Voo do Recife a Londrina, aguardo embarque durante quatro horas no aeroporto de Guarulhos. Releio as cartas de Rilke a um jovem poeta, sublinho com lápis que “se imaginarmos a existência do indivíduo como um quarto mais ou menos amplo, veremos que a maioria não conhece senão um canto do seu quarto, um vão de janela, uma lista por onde passeiam o tempo todo, para assim possuir certa segurança”. Passeio aborrecido entre pessoas que também esperam aviões, ocupadas com aparelhos celulares de tecnologia infinita. Abandonei a leitura de O Som e a Fúria, porque já não suportava o relato de um débil mental. Porém o traçado das salas de espera por onde caminho, depois de ter revisado uma conferência pela décima vez, não é menos maluco. Um rapaz senta junto de mim, retira uma banana da mochila e come-a com sofreguidão. Gesto insólito, perfeito para um diálogo. Mas ele saca um headphone da bolsa, liga-o no celular, acompanha com os pés a música que eu não escuto, balbucia palavras em inglês.
Ninguém é mais saudável do que Benjy, o doidinho de Faulkner, que chora por tudo. Também vou chorar, não prestam atenção em mim. Ninguém olha para ninguém, ninguém escuta ninguém, ninguém fala com ninguém, ninguém lê livros – o que seria pretexto para um início de conversa –, todos com seus fones, os ouvidos tapados para o mundo, os olhos recusando-se a ver o que não seja uma tela. E se eu disser ao rapaz comedor de bananas que “somente quem está preparado para tudo, quem não excluiu nada, nem mesmo o mais enigmático, poderá viver sua relação com outrem como algo de vivo, e ir até o fundo de sua própria existência?” Ele irá rir e trocará de cadeira.
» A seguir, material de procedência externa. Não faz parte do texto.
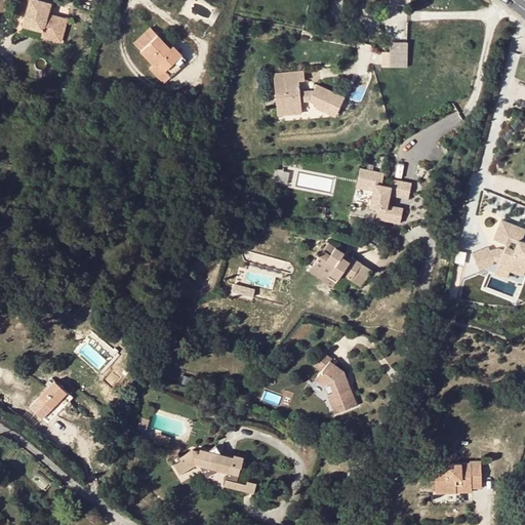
[(50,1),(43,0),(29,0),(24,24),(44,29),(43,35),(62,39),(67,16),(48,12),(50,1)]
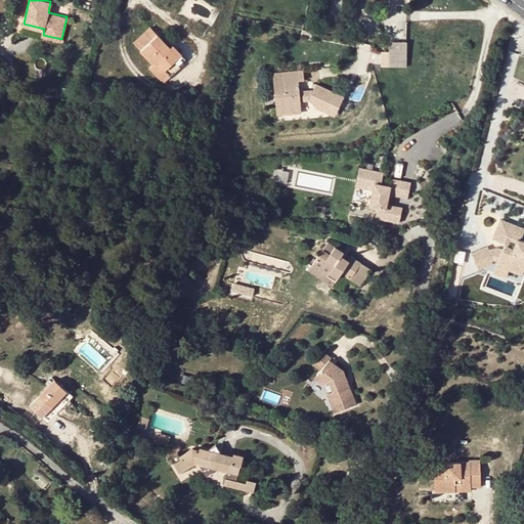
[(324,2),(313,1),(312,13),(323,13),(324,2)]
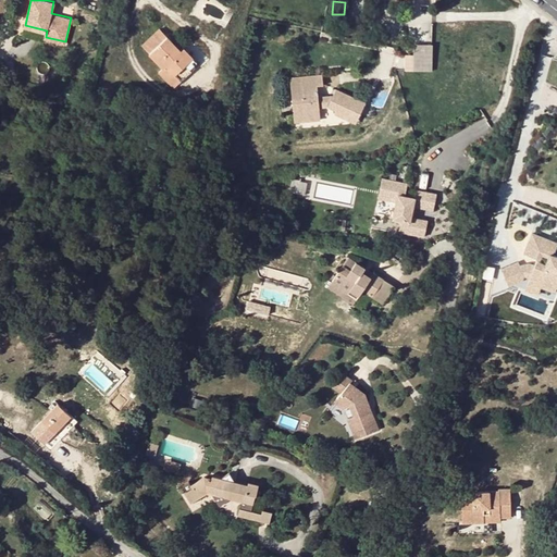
[(149,58),(166,40),(159,33),(141,50),(149,58)]
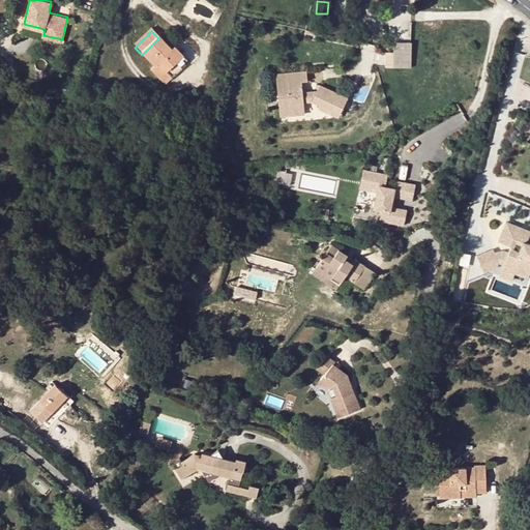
[(174,49),(172,51),(158,38),(142,55),(155,67),(158,65),(172,78),(187,61),(174,49)]
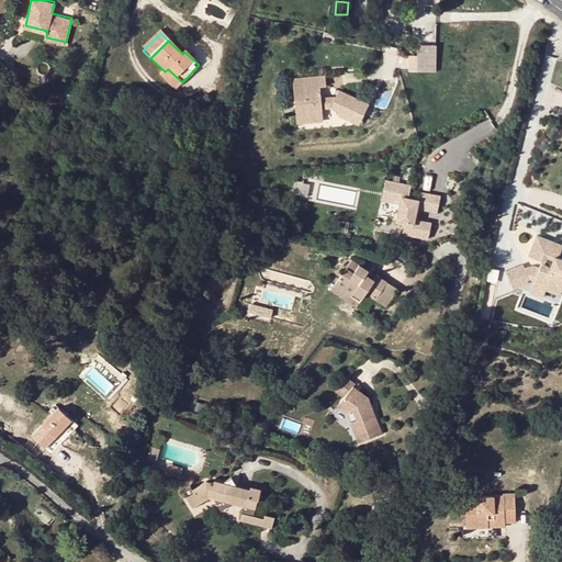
[(417,45),(417,70),(435,71),(435,45),(417,45)]
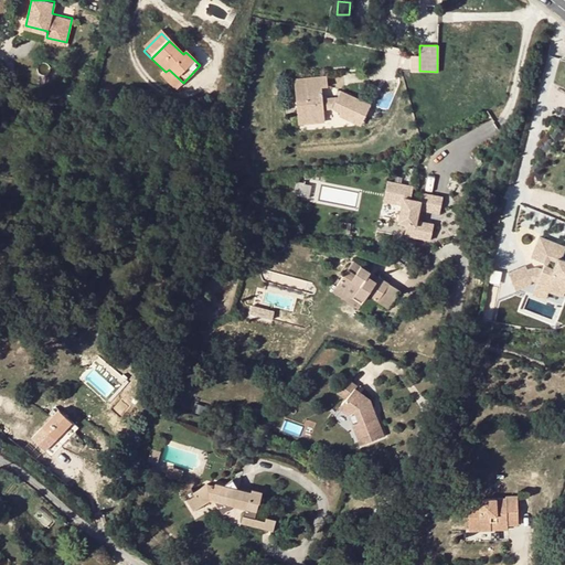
[(162,75),(177,89),(183,83),(169,70),(166,72),(162,75)]
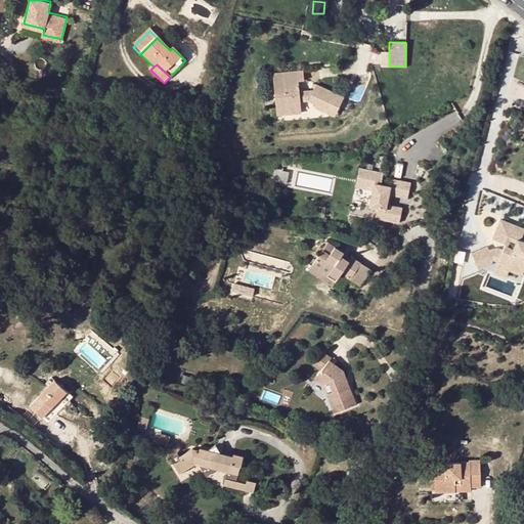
[(306,79),(320,77),(318,66),(304,68),(306,79)]
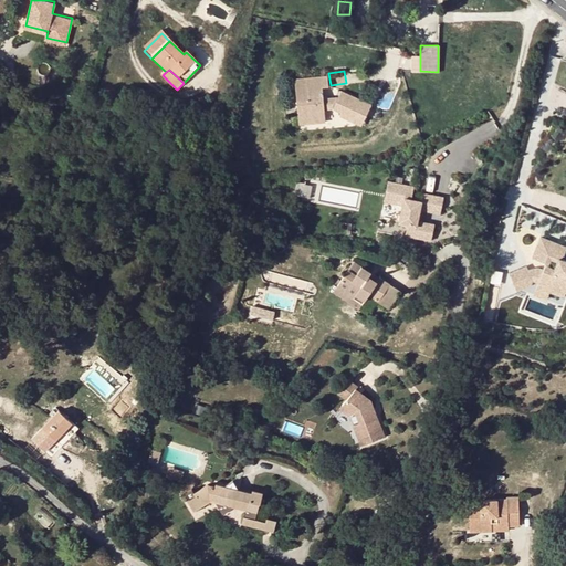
[(364,116),(370,104),(341,90),(337,96),(323,96),(323,85),(328,85),(328,75),(307,75),(296,75),(296,97),(297,112),(308,112),(308,121),(323,121),(323,107),(332,107),(342,111),(339,115),(353,122),(356,113),(364,116)]
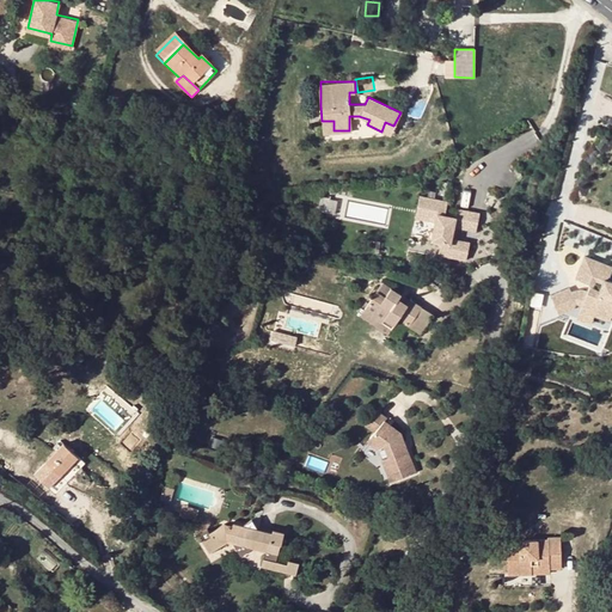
[(322,121),(322,130),(334,130),(334,121),(322,121)]
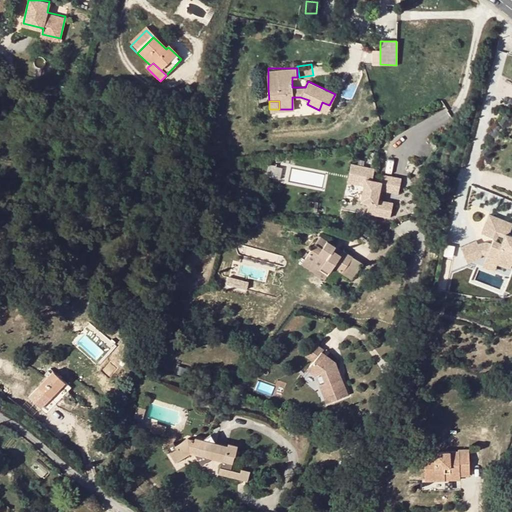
[(322,102),(319,110),(325,113),(329,105),(322,102)]
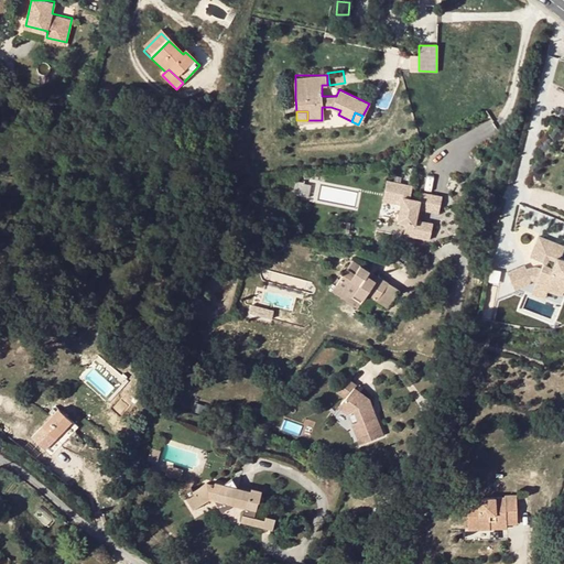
[(412,186),(387,182),(382,202),(400,205),(397,223),(405,225),(403,236),(429,241),(432,225),(419,223),(422,210),(437,214),(441,198),(421,194),(420,202),(409,199),(412,186)]
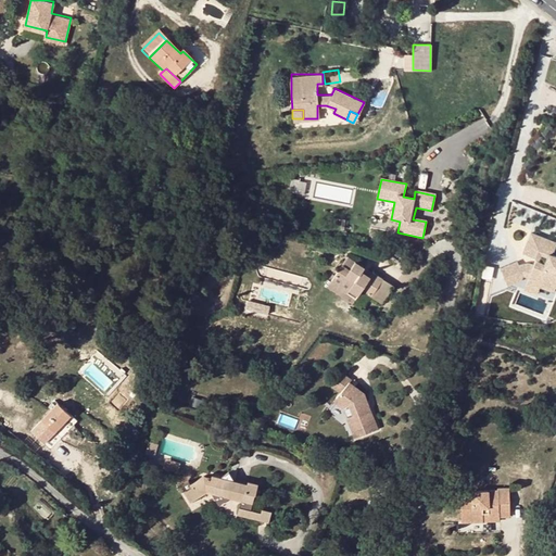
[(525,289),(538,294),(540,287),(554,292),(555,287),(555,255),(553,255),(555,247),(555,241),(532,232),(523,253),(536,258),(534,266),(527,263),(520,265),(518,261),(501,268),(508,286),(526,278),(523,275),(529,277),(525,289)]
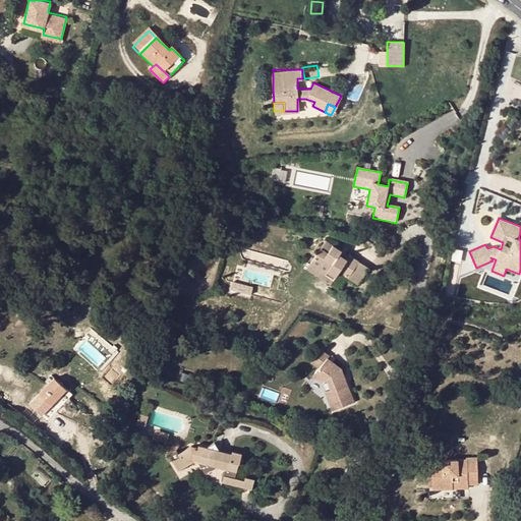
[(323,247),(328,240),(321,235),(315,241),(323,247)]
Onde se escondem os leitores brasileiros? É o tema de minha conferência em Londrina e Curitiba. Nesse aeroporto eu não enxergo nenhum deles. Mas preciso ter essa resposta na ponta da língua, uma conversa afiada que justifique o cansaço da viagem, os trocados que me pagam. Onde estão os leitores invisíveis? Eles são como as cidades de Calvino, chega-se a eles por caminhos indiretos, percursos enviesados, sem jamais alcançar o âmago. “A cidade de quem passa sem entrar é uma; é outra para quem é aprisionado e não sai mais dali”. Ninguém entra na cidade dos livros. Eu continuo preso nela, como um Sísifo ou Prometeu fazendo a apologia da própria condenação.
Felizmente a aeronave. Logo mais o hotel, o quarto, a cama, depois de um voo de 45 minutos. Sentados atrás de mim, o jovem casal e a filhinha de meses. A menina gargalha precocemente, os pais cochilam. Por que a menina ri? Ainda ignora a existência de “uma lista” por onde passeará seus dias. Os pais certamente acreditam que “em redor de nós não há armadilhas e laços, nada que nos deva angustiar e atormentar”. 45 minutos passam ligeiros. O comissário de bordo anuncia que o avião iniciou descida, pede que elevem os recostos das poltronas, recolham as mesinhas, desliguem os aparelhos eletrônicos. A menina grita alucinada. Também sinto dores nos ouvidos, sou como as crianças que não desenvolveram completamente o sistema auditivo. Felizmente pousamos, os avisos de atar cinto continuam acesos, os passageiros se apressam em ligar os Smartphones, antes de abrirem as portas do avião. A menininha volta a rir alto. Quando me levanto, cumprimento o casal. Digo que sou médico, explico que os bebês choram nos pousos das aeronaves porque sentem dores nos ouvidos. O casal troca olhares. O pai explica que a filha costuma viajar e não sente nada. Ela gritava porque tiveram de desligar o filminho que assistia no tablet. Percebo a engenhoca religada. A criança ri, agita-se, bate na tela com as mãozinhas. Uma princesa feliz para sempre no seu castelo virtual, igualzinho aos contos de fada.